Claiming that this movie was the first to do most of the things it does isn't fair to the found-footage movies that came before it, but I do think it has to be recognized how innovative this still was. Even though it wasn't the first found-footage movie, it's one of the best ones I've seen in terms of feeling really real. This was achieved, so the story goes, by keeping the actors somewhat in the dark: I haven't read every detail surrounding the production, but essentially they were given a limited script and not told what was going to happen around every turn, as well as (I believe) occasionally startled for real on set, so a lot of the fear you see in the film is genuine. It doesn't feel like the footage we see in this movie was for us. We're not privy to the details of the relationships between the characters. They don't give interviews that tell us of their intentions with the film or their personal hopes and dreams. Things get ugly, friends scream at each other and make each other cry. The footage we see was never meant to be released, except for maybe as behind-the-scenes snippets on Heather's forever unfinished Blair Witch documentary.

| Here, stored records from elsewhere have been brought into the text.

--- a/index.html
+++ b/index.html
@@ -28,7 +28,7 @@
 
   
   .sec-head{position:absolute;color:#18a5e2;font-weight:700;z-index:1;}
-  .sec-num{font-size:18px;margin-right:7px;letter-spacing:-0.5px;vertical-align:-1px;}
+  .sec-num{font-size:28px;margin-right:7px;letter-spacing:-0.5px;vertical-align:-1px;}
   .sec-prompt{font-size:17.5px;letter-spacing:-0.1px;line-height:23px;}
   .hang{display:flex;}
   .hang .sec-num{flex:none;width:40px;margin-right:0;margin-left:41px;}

As everyone knows, we never see the witch. We don't even get a clear picture of what she looks like, or really nail down who she is or why she does what she does. This is both characteristic of a folk legend- the varying physical descriptions of the witch, the "well I heard" stories from everybody and their sister- and it serves to make her a much more frightening image in our minds. A lot of found-footage movies will show interviews with eyewitnesses where they say things like "I saw the witch and she was six feet tall with long craggly nails and grey hair!" and later in the film, lo and behold, we see a six-foot witch with craggly nails and grey hair. In Blair Witch, we're told the witch is many things: covered in coarse hair from head to toe, nonexistent, a grey mist rising up over a river. People don't really claim to have seen her personally, it's always secondhand or in legend only. Few, if any, other horror movies have come close to touching this kind of strategic restriction-of-information-as-development, and it's probably the most crucial part of making this such an iconic and terrifying movie.

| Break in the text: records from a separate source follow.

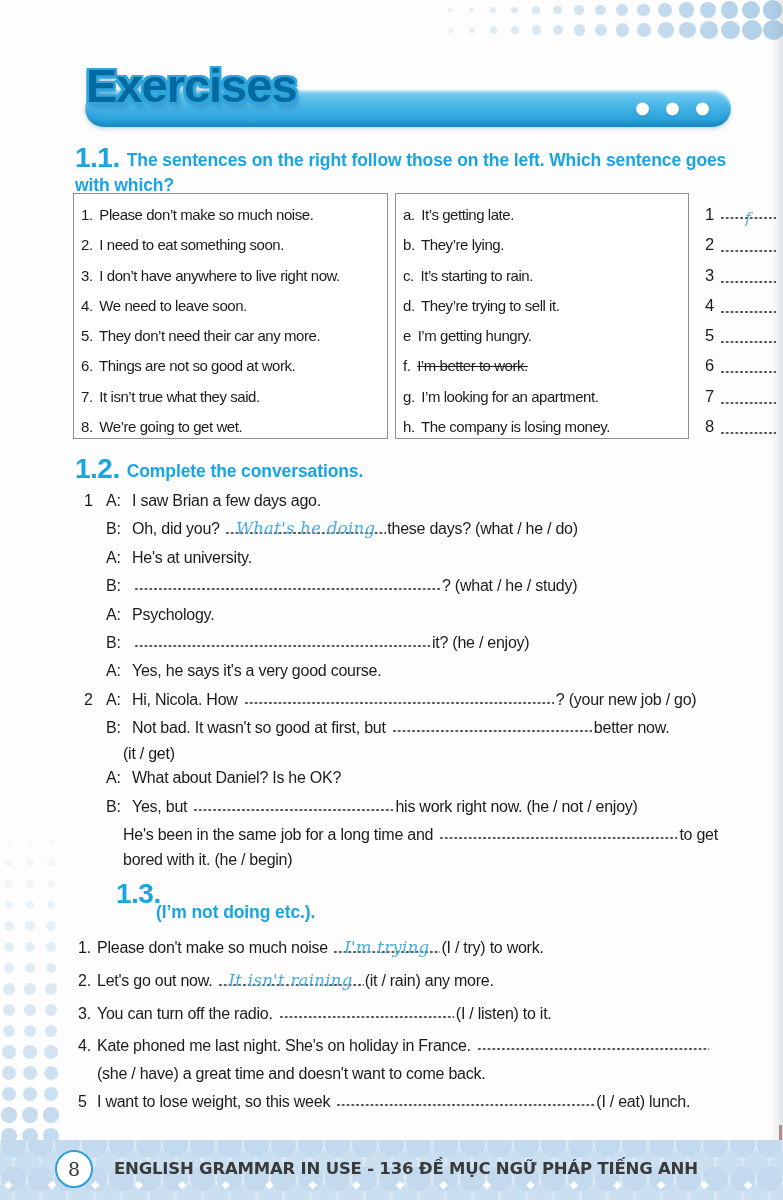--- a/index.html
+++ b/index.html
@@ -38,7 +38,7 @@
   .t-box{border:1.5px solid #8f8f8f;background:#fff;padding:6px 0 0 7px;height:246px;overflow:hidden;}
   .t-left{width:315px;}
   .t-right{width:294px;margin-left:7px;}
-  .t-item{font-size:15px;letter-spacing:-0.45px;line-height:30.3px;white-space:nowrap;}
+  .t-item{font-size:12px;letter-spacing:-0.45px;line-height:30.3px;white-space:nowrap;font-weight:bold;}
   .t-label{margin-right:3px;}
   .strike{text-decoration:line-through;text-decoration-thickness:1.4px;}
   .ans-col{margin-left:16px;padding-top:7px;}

I know I've mentioned this before when referencing this movie, but you really can't do this stuff today. We're all far too good at the internet now. I'm not trying to make it out like people in 1999 were living in caves, getting their news off of shadows on the walls, but it was easier to present somebody with a VHS tape and say "this is real" than it is today. I love The Blair Witch Project for being a 1999 time capsule, something that probably won't be done again- I don't lament this, I don't disparage new horror movies, I just appreciate the rarity of this one.